Na decisão que determinou a busca e apreensão em endereços ligados ao deputado federal Alexandre Ramagem (PL-RJ), o ministro Alexandre de Moraes, do Supremo Tribunal Federal, menciona que alta direção da Abin (Agência Brasileira de Inteligência) teria sido instrumentalizada “para fins ilícitos de monitoramento de alvos de interesse político”. A afirmação tem como base a investigação da Polícia Federal, que apontou a suspeita de ilegalidade. A cúpula da agência era formada por policiais federais cedidos durante a gestão de Ramagem.
Nesta quinta-feira (25), endereços ligados ao deputado, que atuou como diretor-geral da agência, foram alvos de buscas da Polícia Federal. Ramagem é um dos alvos de uma operação que investiga o suposto uso ilegal de uma ferramenta de espionagem em sistemas da agência. A corporação também cita que a atuação do núcleo de alta gestão da Abin tinha o poder de direcionamento das condutas.
Segundo a decisão, havia “pleno conhecimento do desvirtuamento do uso da inteligência” e uma tentativa de “dar uma aparência de legalidade na sua utilização, bem como impedir a apuração” das condutas ilícitas.
De acordo com Moraes, a investigação destaca alguns episódios que fortalecem as suspeitas. Ele cita que um gestor do sistema teria sido flagrado pilotando um drone nas proximidades da residência do então governador do Ceará Camilo Santana (atualmente ministro da Educação). “Comprovando a total ilicitude das condutas”, diz.
“Os policiais federais destacados, sob a direção de Alexandre Ramagem, utilizaram das ferramentas e serviços da Abin para serviços e contrainteligência ilícitos e para interferir em diversas investigações da Polícia Federal, como por exemplo, para tentar fazer prova a favor de Renan Bolsonaro, filho do então presidente Jair Bolsonaro.”
Buscas nesta quinta-feira
A operação da Polícia Federal desta quinta-feira fez buscas em endereços no Distrito Federal, Minas Gerais e Rio de Janeiro, entre eles o gabinete do deputado federal Alexandre Ramagem. A RECORD e o R7 procuraram a assessoria de Ramagem, que disse que não se posicionaria no momento.

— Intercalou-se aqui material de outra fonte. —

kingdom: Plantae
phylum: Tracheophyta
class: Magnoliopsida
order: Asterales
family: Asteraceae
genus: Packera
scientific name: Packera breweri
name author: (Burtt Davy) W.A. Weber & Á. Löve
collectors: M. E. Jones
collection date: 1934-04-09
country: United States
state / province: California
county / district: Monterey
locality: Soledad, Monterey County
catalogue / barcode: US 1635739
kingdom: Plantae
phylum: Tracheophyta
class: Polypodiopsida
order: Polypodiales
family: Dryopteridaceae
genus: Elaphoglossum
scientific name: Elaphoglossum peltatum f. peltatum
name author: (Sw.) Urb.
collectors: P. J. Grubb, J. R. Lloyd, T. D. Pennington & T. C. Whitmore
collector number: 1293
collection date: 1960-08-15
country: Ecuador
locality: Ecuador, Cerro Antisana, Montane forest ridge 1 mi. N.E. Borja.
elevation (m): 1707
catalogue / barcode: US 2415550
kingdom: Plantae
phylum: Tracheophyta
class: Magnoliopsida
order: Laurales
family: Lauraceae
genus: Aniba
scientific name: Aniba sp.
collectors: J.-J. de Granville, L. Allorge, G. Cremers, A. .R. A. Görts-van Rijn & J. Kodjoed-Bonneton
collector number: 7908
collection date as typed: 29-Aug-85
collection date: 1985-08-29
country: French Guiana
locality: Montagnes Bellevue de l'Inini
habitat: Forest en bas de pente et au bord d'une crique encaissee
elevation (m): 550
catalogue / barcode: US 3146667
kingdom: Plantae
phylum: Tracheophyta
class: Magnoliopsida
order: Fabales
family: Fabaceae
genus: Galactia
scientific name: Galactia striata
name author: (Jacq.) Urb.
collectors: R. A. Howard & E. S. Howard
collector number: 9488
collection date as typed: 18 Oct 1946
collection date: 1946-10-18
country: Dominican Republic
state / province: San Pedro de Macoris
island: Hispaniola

A PF também suspendeu sete policiais federais do exercício das funções públicas. As ações desta quinta-feira (25) fazem parte das investigações da Operação Última Milha, deflagrada em outubro de 2023.
A apuração mostrou que os investigados criaram uma estrutura paralela dentro da agência. “[O grupo] utilizou ferramentas e serviços daquela agência de inteligência do Estado para ações ilícitas, produzindo informações para uso político e midiático, para a obtenção de proveitos pessoais e até mesmo para interferir em investigações da Polícia Federal”, explicou a PF.
Os mandados de busca e apreensão são cumpridos nas seguintes cidades:
– Brasília (DF) – 18 mandados;
– Juiz de Fora (MG) – 1 mandado;
– São João Del Rei (MG) – 1 mandado;
– Rio de Janeiro (RJ) – 1 mandado.
Caso os crimes sejam comprovados, os suspeitos podem responder por invasão de dispositivo informático alheio, organização criminosa e interceptação de comunicações telefônicas, de informática ou telemática sem autorização judicial ou com objetivos não autorizados em lei.
Operação Última Milha
Em 2023, a PF descobriu indícios do uso de mais ferramentas de espionagem ilegal por servidores da Abin — entre elas um programa de invasão de computadores que permitia acesso a todo o conteúdo privado dos alvos. Os softwares foram encontrados nos equipamentos apreendidos durante as buscas. As informações foram repassadas à RECORD por uma fonte da corporação.
A suspeita é que os investigados usavam “técnicas que só são permitidas mediante prévia autorização judicial”.
Em 20 de outubro do ano passado, a PF revelou que um sistema de geolocalização da Abin para dispositivos móveis, como celulares e tablets, teria sido usado em monitoramentos ilegais por servidores mais de 30 mil vezes em dois anos e meio. Entre os alvos da espionagem irregular estariam ministros do Supremo Tribunal Federal (STF), jornalistas, políticos e adversários do ex-presidente Jair Bolsonaro (PL).
A PF também cumpriu 25 mandados de busca e apreensão no Distrito Federal, em São Paulo, em Santa Catarina, no Paraná e em Goiás. Os agentes encontraram US$ 171 mil em dinheiro na casa de um dos suspeitos, em Brasília. Além disso, o ministro do STF Alexandre de Moraes determinou o afastamento de outros cinco funcionários da Abin.